HABER MERKEZİ - Türkiye’deki hak ihlallerine dikkat çekmek için pedal çeviren “Koşulsuz Adalet Hareketi”, sokağa çıkma yasakları sürecinde yaşamını yitirenlerin faillerinin yargılanmasını istedi.
Avrupa’da, “Koşulsuz Adalet Hareketi” adı altında toplanan bir grup avukat, hak ihlallerini unutturmamak ve adaleti sağlamak için çeşitli eylemler düzenliyor.
“Koşulsuz adalet için harekete geç!" sloganıyla Avrupa İnsan Hakları Mahkemesi önünde 42 hafta adalet nöbeti tutan Avrupa'daki avukatlar, ardından 23 Eylül'de Hollanda’daki Uluslararası Ceza Mahkemesi (Lahey) önünden başlayarak Avrupa İnsan Hakları Mahkemesi’ne kadar 15 farklı şehirden geçecek olan 850 kilometrelik "Koşulsuz Adalet Maratonu" başlattı.

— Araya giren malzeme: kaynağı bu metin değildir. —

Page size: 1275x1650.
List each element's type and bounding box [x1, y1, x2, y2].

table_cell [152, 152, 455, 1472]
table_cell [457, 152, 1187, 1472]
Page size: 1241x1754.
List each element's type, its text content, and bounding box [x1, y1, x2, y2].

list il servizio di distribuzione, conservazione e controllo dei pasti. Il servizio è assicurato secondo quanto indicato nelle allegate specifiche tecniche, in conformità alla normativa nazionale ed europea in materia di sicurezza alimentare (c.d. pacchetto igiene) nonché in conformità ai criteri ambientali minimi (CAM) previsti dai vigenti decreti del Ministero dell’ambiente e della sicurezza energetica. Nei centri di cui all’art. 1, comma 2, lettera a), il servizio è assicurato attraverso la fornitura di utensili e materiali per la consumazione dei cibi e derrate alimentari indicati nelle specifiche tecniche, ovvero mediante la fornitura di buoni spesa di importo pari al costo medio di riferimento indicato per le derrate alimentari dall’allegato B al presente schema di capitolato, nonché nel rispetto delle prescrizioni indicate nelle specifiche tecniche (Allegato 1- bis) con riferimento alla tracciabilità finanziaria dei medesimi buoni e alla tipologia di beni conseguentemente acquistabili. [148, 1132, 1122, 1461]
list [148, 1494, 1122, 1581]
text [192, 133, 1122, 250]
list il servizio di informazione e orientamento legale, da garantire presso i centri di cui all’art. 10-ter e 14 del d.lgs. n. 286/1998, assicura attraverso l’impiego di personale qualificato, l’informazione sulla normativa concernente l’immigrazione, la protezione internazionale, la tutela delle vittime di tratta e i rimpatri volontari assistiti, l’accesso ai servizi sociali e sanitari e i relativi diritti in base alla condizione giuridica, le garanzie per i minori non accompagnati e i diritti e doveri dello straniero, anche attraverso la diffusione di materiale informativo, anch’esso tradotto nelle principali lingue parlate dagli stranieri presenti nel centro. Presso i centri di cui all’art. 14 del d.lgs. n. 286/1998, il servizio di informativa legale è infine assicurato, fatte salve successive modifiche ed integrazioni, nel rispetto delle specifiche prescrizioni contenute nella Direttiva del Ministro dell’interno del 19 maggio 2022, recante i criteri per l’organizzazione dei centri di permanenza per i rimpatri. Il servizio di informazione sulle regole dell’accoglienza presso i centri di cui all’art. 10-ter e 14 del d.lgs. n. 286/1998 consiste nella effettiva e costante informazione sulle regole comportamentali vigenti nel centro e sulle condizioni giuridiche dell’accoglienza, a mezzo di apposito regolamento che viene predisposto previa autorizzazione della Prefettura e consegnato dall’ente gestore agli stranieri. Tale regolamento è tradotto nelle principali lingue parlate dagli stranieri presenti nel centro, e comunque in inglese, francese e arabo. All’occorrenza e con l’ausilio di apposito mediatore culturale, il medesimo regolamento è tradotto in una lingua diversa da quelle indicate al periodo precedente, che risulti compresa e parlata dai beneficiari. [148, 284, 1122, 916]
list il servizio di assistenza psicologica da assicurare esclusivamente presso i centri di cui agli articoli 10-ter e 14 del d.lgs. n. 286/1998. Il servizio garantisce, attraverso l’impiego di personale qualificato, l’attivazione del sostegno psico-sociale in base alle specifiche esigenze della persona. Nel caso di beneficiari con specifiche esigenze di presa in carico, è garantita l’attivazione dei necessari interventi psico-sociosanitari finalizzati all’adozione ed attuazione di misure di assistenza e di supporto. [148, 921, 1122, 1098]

15 farklı şehirden geçecek olan aktivistler, Gezi eylemlerinde polis şiddetiyle hayatını kaybedenler, tutuklu milletvekilleri ve belediye başkanları, işkence altında öldürülen insanlar, KHK’liler, zorla kaybedilen ve kaçırılan insanlar, cezaevinde ölüme terk edilen tutuklular başta olmak üzere birçok konuda farkındalık oluşturmayı amaçlıyor.
Gittikleri 10 farklı kentte, Türkiye’de hak ihlaline uğrayan sembol isimler için tohumlar eken avukatlar, yaşamını yitirenlerin hikayelerini anlatarak adalet talep ediyor. Koşulsuz Adalet Maratonu 5’inci gününe girerken, bu kez Almanya’nın Bonn şehrinde sokağa çıkma yasakları sürecinde yaşamını yitirenler anıldı.
TAYBET İNAN, CEMİLE İÇİN…
Şırnak’ın Silopi ilçesinde öldürülen ve cenazesi 7 gün yer kalan Taybet İnan’dan cenazesi buzdolabında bekletilen Cemile Çağırga’ya, evinde sofra başında öldürülen Melek Apaydın’dan, Cizre’de katledilen Meryem Süne’ye kadar birçok isim için tohum eken Koşulsuz Adalet Hareketi aktivistleri, faillerin yargılanmasını istedi.
FAİLLER YARGILANSIN DİYE…
“Faillerin yargılanması için pedallıyorum” diyen aktivistler, insan haklarına, yaşam hakkına ve herhangi bir kutsalı tanımayan rejime karşı, hayatını kaybedenlerin yakınlarının adalet arayışına destek olabilmek için umut tohumlarını ektiklerini belirtti.
850 kilometrelik maraton, Strasbourg’taki Avrupa İnsan Hakları Mahkemesi’nin önünde sona erecek.